Wer kämpft für ein Verbot der wahren Gesundheits-Killer?
Von Martina Salomon
Nach Glyphosat wird garantiert die nächste (postfaktische) Sau durchs Dorf gejagt.
über NGO-Feldzüge.
Die SPÖ Kärnten schaltet die Staatsanwaltschaft gegen den "Gifthersteller Monsanto" (O-Ton des Landesgeschäftsführers) ein. Hirn einschalten statt populistischer Robin-Hood-Aktion wäre aber besser. Wer sich ernsthaft um die Gesundheit der Österreicher sorgt, müsste nämlich eher den Konsum von Zigaretten, Alkohol und zuckerhaltigen Limonaden verbieten. Die stehen nicht nur im Verdacht, Krankheiten auszulösen, sie tun es einwandfrei: von Krebs bis Adipositas. Und während kein einziger Todesfall durch das Unkrautvernichtungsmittel Glyphosat in Österreich festgestellt wurde, sind allein heuer bis Ende September 315 Menschen bei Verkehrsunfällen gestorben. Weg mit allen Autos? In die Kategorie des Gefährdungspotenzials von Glyphosat fallen auch Kaminfeuer, Wurst, Grillfleisch (wenn es angekohlt ist) und – ganz böse – Grammeln! Verkaufs-Stopp?
Feldzug gegen Konzerne
Aber im Ernst: In einer technik-, chemie- und industriefeindlichen Gesellschaft wie der deutschen und österreichischen kommt es gut an, gegen "Konzerne" zu kämpfen. Noch dazu, wenn es ein so weltbeherrschender wie Monsanto ist, der mit dem Zusammenschluss von Bayer noch weiter wachsen wird. Diese Konzentration löst zu Recht Unbehagen aus. Der Kampf gegen Glyphosat ist somit ein Stellvertreterkrieg der grünen Nichtregierungsorganisationen wie Greenpeace und Global 2000. Aber sobald sie ihn gewonnen haben, werden sie unter Garantie die nächste (postfaktische) Sau durchs Dorf jagen. Weil Daueraufgeregtheit das Geschäftsmodell der auf Spenden basierenden NGOs ist. Nach dem "Bienenkiller" Neonicotinoide war es das (in Europa gar nie drohende) Chlorhuhn im Kampf gegen TTIP. Jetzt also Glyphosat. Dabei wäre ein Kampf für das Tabakverbot in der Gastronomie (das den Blauen ein Dorn im Auge ist) und gegen Shisha-Shops deutlich wichtiger.

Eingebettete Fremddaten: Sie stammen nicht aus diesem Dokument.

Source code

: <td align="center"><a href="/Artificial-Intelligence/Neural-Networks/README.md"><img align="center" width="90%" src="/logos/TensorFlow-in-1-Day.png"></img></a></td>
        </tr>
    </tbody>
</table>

Das Ende von Glyphosat würde Monsanto sogar nutzen. Weil der Patentschutz für das seit den Siebzigerjahren verwendete Mittel abgelaufen ist, hat der Konzern sicher schon teureres Neues in der Pipeline. Die NGOs spielen Monsanto somit sogar in die Hände.
Mehrkosten für Bauern
Ja, das Breitband-Herbizid kann beim Anwender, also dem Bauern, der sich zu wenig schützt, vielleicht Krebs auslösen. In den USA wird pro Hektar übrigens ein Vielfaches eingesetzt, weil dort im Gegensatz zu Europa gentechnisch veränderte, herbizidresistente Pflanzen angebaut werden dürfen.
Die Landwirtschaftsminister von 18 EU-Ländern haben gerade für eine Zulassung für weitere fünf Jahre gestimmt. Für die Bauern ist es praktisch, weil sie sich das (mehrmalige) Umpflügen, das für bodennahe Kleinlebewesen übrigens auch letal sein kann, ersparen. Auf den durch ein Glyphosat-Verbot verursachten Mehrkosten werden sie sitzen bleiben. Denn der Handel wird dem Konsumenten keine noch höheren Lebensmittelpreise zumuten.
Kärnten spielt nun also David gegen Goliath. Lieb. Damit kann man von den Tollheiten der Landespolitik ablenken, die fast in den Bankrott führten. Auch der (Noch-)Kanzler Christian Kern und die niederösterreichische SPÖ springen auf den Zug auf. Aber, pst, Unkraut kann auch ganz schön giftig sein. Einst starb man massenhaft an Mutterkorn. Wer verbietet eigentlich Unkraut?